To do: Return the lines below in which the string "wall" occurs.
*** Opening of Data for review ***
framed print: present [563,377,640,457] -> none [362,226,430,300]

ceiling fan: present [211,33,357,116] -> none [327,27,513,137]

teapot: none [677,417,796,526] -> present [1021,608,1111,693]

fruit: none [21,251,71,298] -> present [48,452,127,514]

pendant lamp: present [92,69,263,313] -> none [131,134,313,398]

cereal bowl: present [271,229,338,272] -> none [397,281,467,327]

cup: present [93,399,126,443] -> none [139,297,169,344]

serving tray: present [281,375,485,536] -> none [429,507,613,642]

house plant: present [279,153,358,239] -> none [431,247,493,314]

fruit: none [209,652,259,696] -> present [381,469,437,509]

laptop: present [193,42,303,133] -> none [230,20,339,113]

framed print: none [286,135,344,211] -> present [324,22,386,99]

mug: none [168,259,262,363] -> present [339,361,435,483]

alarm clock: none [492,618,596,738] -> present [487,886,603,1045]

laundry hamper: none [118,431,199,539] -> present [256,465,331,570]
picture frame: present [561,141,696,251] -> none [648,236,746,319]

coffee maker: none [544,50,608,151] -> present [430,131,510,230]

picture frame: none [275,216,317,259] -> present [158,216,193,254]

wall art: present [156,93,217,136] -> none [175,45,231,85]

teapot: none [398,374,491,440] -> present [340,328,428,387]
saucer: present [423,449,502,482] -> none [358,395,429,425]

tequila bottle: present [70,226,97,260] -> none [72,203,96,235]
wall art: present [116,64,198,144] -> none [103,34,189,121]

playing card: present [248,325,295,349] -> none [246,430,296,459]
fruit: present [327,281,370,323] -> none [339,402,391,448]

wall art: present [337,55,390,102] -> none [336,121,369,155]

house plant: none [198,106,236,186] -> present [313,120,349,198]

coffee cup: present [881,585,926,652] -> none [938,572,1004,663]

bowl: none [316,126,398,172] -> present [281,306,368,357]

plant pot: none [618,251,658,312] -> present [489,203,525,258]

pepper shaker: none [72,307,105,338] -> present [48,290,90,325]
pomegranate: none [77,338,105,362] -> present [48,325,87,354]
*** Close of Data for review ***
Your solution:
wall art: present [156,93,217,136] -> none [175,45,231,85]
wall art: present [116,64,198,144] -> none [103,34,189,121]
wall art: present [337,55,390,102] -> none [336,121,369,155]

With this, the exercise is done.